Lines from the one containing "nuestros agricultores son" to the end of the entries below must be reproduced exactly, with both end lines kept and no other line added.

[Saved data entries]

******

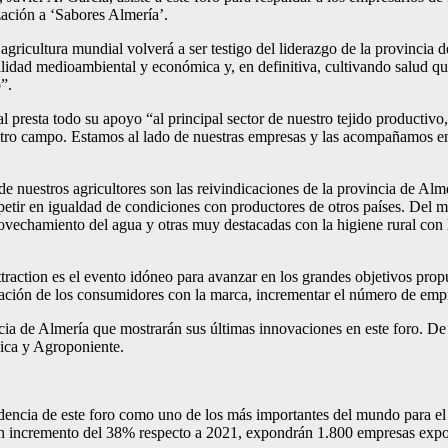
ación a ‘Sabores Almería’.
 agricultura mundial volverá a ser testigo del liderazgo de la provincia 
bilidad medioambiental y económica y, en definitiva, cultivando salud q
o”.
al presta todo su apoyo “al principal sector de nuestro tejido productivo
tro campo. Estamos al lado de nuestras empresas y las acompañamos en e
 nuestros agricultores son las reivindicaciones de la provincia de Alme
ompetir en igualdad de condiciones con productores de otros países. D
aprovechamiento del agua y otras muy destacadas con la higiene rural co
raction es el evento idóneo para avanzar en los grandes objetivos propu
cación de los consumidores con la marca, incrementar el número de empr
cia de Almería que mostrarán sus últimas innovaciones en este foro. De 
ica y Agroponiente.
dencia de este foro como uno de los más importantes del mundo para el s
un incremento del 38% respecto a 2021, expondrán 1.800 empresas expos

******

◆ **Output**:
 nuestros agricultores son las reivindicaciones de la provincia de Alme
ompetir en igualdad de condiciones con productores de otros países. D
aprovechamiento del agua y otras muy destacadas con la higiene rural co
raction es el evento idóneo para avanzar en los grandes objetivos propu
cación de los consumidores con la marca, incrementar el número de empr
cia de Almería que mostrarán sus últimas innovaciones en este foro. De 
ica y Agroponiente.
dencia de este foro como uno de los más importantes del mundo para el s
un incremento del 38% respecto a 2021, expondrán 1.800 empresas expos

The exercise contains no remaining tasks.